Search code examples
pythonmutual-information

Calculating the mutual information between two random vectors returns the same value


I want to calculate the mutual information between two numpy vectors:

>>>from sklearn.metrics.cluster import mutual_info_score
>>>import numpy as np

>>>a, b = np.random.rand(10), np.random.rand(10)
>>>mutual_info_score(a, b)
1.6094379124341005

>>>a, b = np.random.rand(10), np.random.rand(10)
>>>mutual_info_score(a, b)
1.6094379124341005

As you can see, although I updated a and b, it returned the same value. Then I tried another example:

>>>a = np.array([167.52523295,  73.2904335 ,  98.61953303, 152.17297007,
       211.01341451, 327.72296346, 356.60500081,  43.9371432 ,
       119.09474284, 125.20180842])

>>>b = np.array([280.9287028 , 131.76304983, 176.0277832 , 188.56630096,
       229.09811401, 228.47200012, 617.67000122,  52.7211511 ,
       125.95361582, 148.55247447])

>>>mutual_info_score(a, b)
2.302585092994046


>>>a = np.array([ 6.71381009,  1.43607653,  3.78729242, -4.75706796, -3.81281173,
        3.23440092, 10.84495625, -0.19646145,  4.09724507, -0.13858104])

>>>b = np.array([ 4.25330873,  3.02197642, -3.2833848 ,  0.41855662, -3.74693531,
        0.7674982 , 11.36459148,  0.64636462,  0.51817262,  1.65318943])

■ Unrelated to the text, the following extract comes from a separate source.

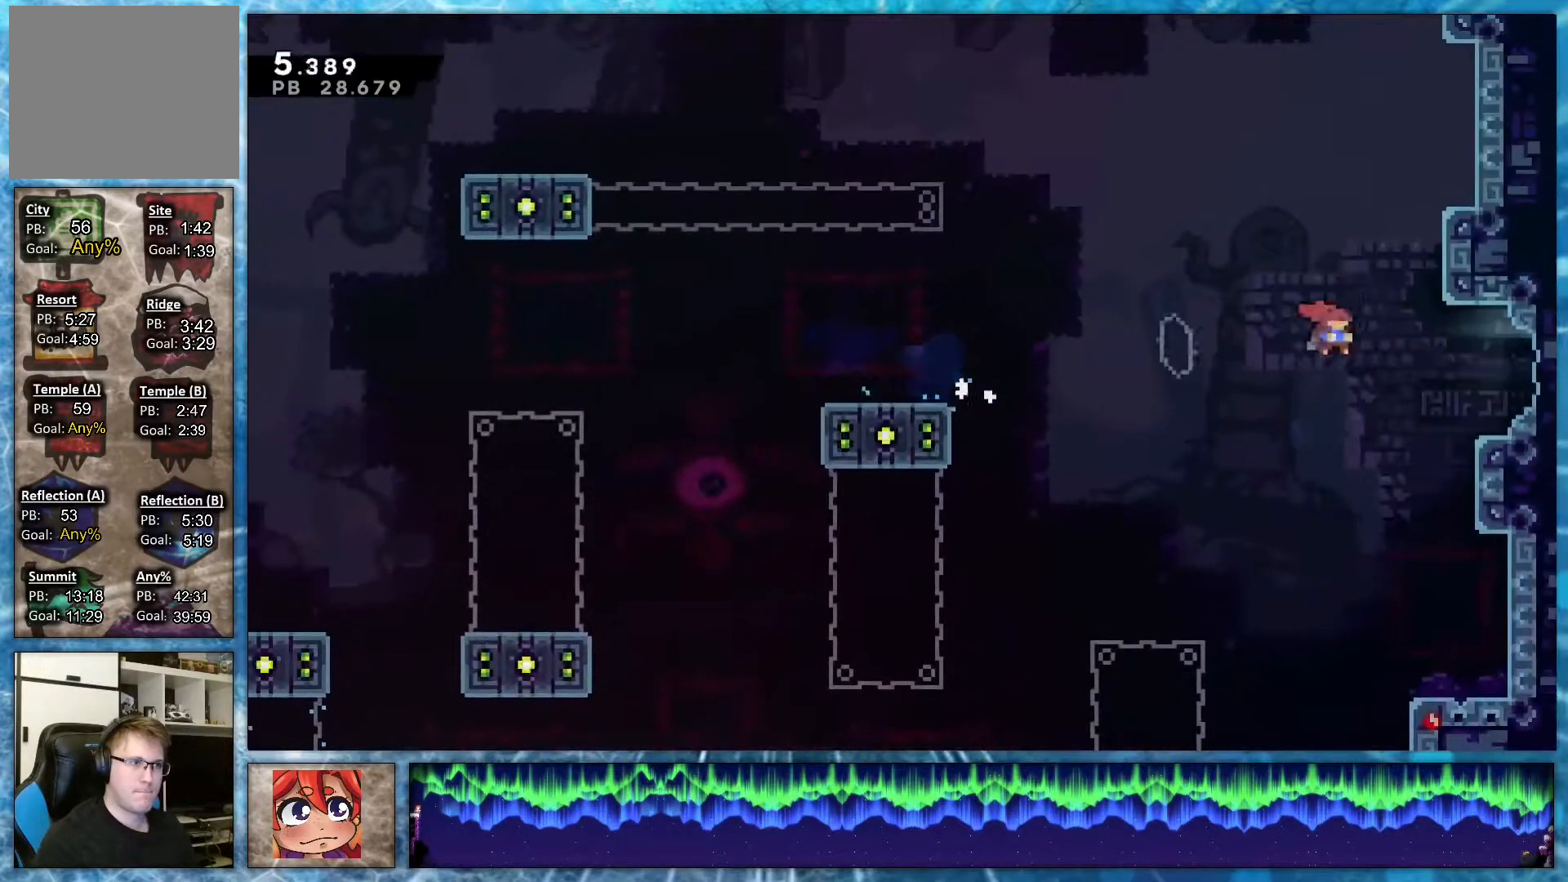
{"buttons": ["DPAD_RIGHT"], "events": [[117, "R2", "up"], [183, "R1", "down"], [217, "R2", "down"], [350, "R1", "up"], [383, "R2", "up"], [467, "DPAD_DOWN", "up"]]}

>>>mutual_info_score(a, b)
2.302585092994046

Why? Look at the difference between those numbers. Why it returns the same value? More importantly, how do I calculate the MI between two vectors?


Solution

  • In that case, you will obtain different numbers each time you run the cell. Here, you're utilizing a method that is suitable for measuring the quality of clustering results!
    Let's quickly jump into the principal material. For observing the mutual information (MI) between two vectors (or even several vectors), you can use the mutual_info_regression function (as described here):

    In [1]: from sklearn.feature_selection import mutual_info_regression
    
    In [2]: a, target = np.random.rand(10, 3)+300, np.random.rand(10)
    
    In [3]: mi = mutual_info_regression(a, target)
    
    In [4]: mi
    Out[4]: array([0.18373016, 0.19396825, 0.09634921])
    

    In the above, I calculated the MI between each feature of the a with the target! E.g., the MI between the first feature and the target is ~0.184. There are various ways to calculate MI between variables, e.g.:

    • estimate mutual information (MI) with histograms. E.g., code:

      from sklearn.metrics import mutual_info_score
      
      def MI(x, y, bins):
          c_xy = np.histogram2d(x, y, bins)[0]
          mi = mutual_info_score(None, None, contingency=c_xy)
          return mi
      

      The challenge is finding a suitable value for the number of bins here. [1]

    • based on entropy estimation from k-nearest neighbors' distances (mutual_info_regression is based on this approach)

    • etc.

    P.S. Reading this document is worthwhile.